Parents reported that the “unknown of it all” was the greatest source of fear – particularly waiting to see how the baby develops and waiting until delivery for any corrective surgery. Parents also cited concerns about losing the baby, the ability to bring them home from the hospital and care for them physically and financially, guilt, and an overriding concern that their child will have a lifetime of medical problems and poor quality of life.

“Participants seemed to value most highly an explicit plan for what happens today, throughout the remainder of pregnancy, immediately after delivery, and in the more distant future,” Kavanaugh-McHugh said. 

Forging a Helpful Response

While charting the unknown is the biggest challenge, several concrete support strategies emerged:

  • Assign each family a patient navigator to take even mundane uncertainties out of the process (appointment logistics and what to expect from the visit).
  • Provide a ready means of connecting with parent groups that support and fundraise for children with CHD.
  • Direct to resources for filtering in quality online information, available through groups like Children’s Hospital’s Junior League Family Resource Center.
  • Invite palliative care staff to counsel and bring family needs to the attention of care teams.
  • Communicate in words that don’t carry a charge. For instance, families appreciated it when the term “heart difference” was substituted for “heart defect.”
  • Maintain a neutral atmosphere around the imaging process so parents do not to jump to conclusions.

“90 percent of children with CHD grow into adulthood, and there are now more adults with CHD than there are children.”

Improving Prospects, Sharing Hope

The researchers are now involved in multiple studies looking at the impact of prenatal diagnosis on the psychological and physical well-being of children and families with CHD.

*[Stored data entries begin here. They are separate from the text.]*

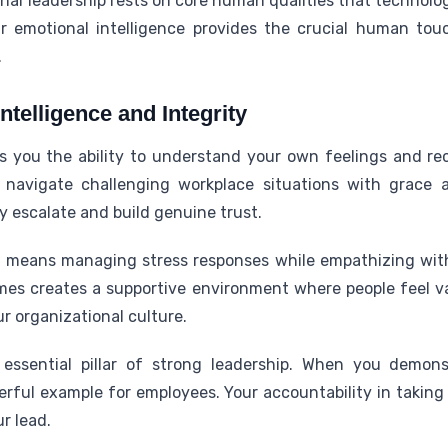
al leadership rests on core human qualities that technolog
ur emotional intelligence provides the crucial human tou
.
ntelligence and Integrity
es you the ability to understand your own feelings and re
navigate challenging workplace situations with grace 
ey escalate and build genuine trust.
ce means managing stress responses while empathizing wi
times creates a supportive environment where people feel v
r organizational culture.
 essential pillar of strong leadership. When you demon
rful example for employees. Your accountability in taking
ur lead.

“We are participating in a study on transforming mental health outcomes in single ventricle disease. Using MRI, we will look at whether specific prenatal counseling strategies alter maternal stress and impact fetal and postnatal brain growth,” Kavanaugh-McHugh said. “The window for prenatal diagnosis and counseling is expanding rapidly – the question is, are we providing the right kinds of support to these families?”

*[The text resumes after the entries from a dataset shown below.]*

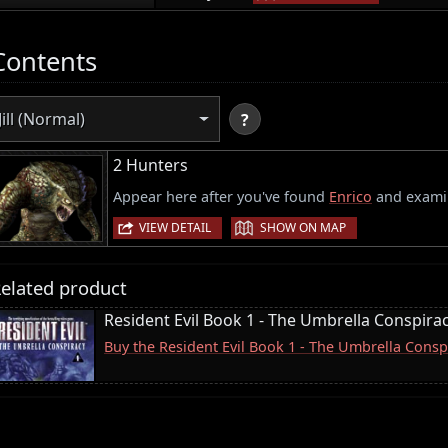
Contents
Jill (Normal)
?
2 Hunters
Appear here after you've found
Enrico
and examin
|
VIEW DETAIL
SHOW ON MAP
elated product
Resident Evil Book 1 - The Umbrella Conspira
Buy the Resident Evil Book 1 - The Umbrella Consp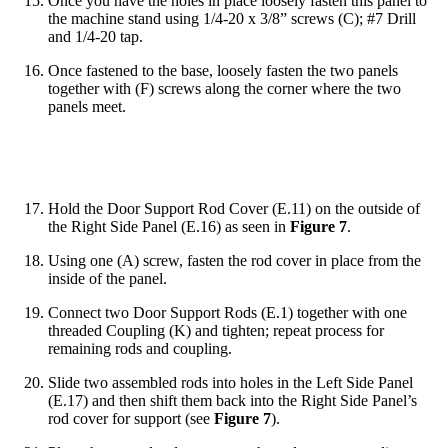
Once you have the holes in place loosely fasten this panel to
the machine stand using 1/4-20 x 3/8” screws (C); #7 Drill
and 1/4-20 tap.
Once fastened to the base, loosely fasten the two panels
together with (F) screws along the corner where the two
panels meet.
Hold the Door Support Rod Cover (E.11) on the outside of
the Right Side Panel (E.16) as seen in
Figure 7
.
Using one (A) screw, fasten the rod cover in place from the
inside of the panel.
Connect two Door Support Rods (E.1) together with one
threaded Coupling (K) and tighten; repeat process for
remaining rods and coupling.
Slide two assembled rods into holes in the Left Side Panel
(E.17) and then shift them back into the Right Side Panel’s
rod cover for support (see
Figure 7
).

She adds that The Boyer Foundation, run by a parent of a child with CHD, is funding a full-time psychologist at Vanderbilt, dedicated to parents of fetuses and children with CHD.

Kavanaugh-McHugh regularly supplies her own form of therapy, derived from 30 years watching a tidal wave of improved prospects. “I tell patients that today, 90 percent of children with CHD grow into adulthood, and there are now more adults with CHD than there are children,” she said. “Eighty percent of children who had their first Fontan procedures 30 years ago, and are completing single ventricle palliation, are alive and without transplant.”

“Thankfully, your child is born now – the treatments that are going to be available for them in 20 years are just now forming in investigators’ minds.”

About the Expert

Ellen Wright Clayton, M.D.

Ellen Wright Clayton, M.D., J.D., is Craig-Weaver Professor of Pediatrics, a professor of health policy, and a member of the Center for Biomedical Ethics and Society at Vanderbilt University Medical Center. Her research interests include a wide array of ethical and legal issues in pediatrics, women’s health, and the conduct of genomics research and its translation to the clinic.

Ann Kavanaugh-McHugh, M.D.

Ann L. Kavanaugh-McHugh, M.D., is an associate professor of pediatrics and director of the fetal cardiology program at Monroe Carell, Jr. Children’s Hospital at Vanderbilt. Her research interests include history and progression of fetal congenital heart disease (CHD), the impact of socioeconomic factors on CHD, and stresses and strategies to support families with prenatal diagnosis.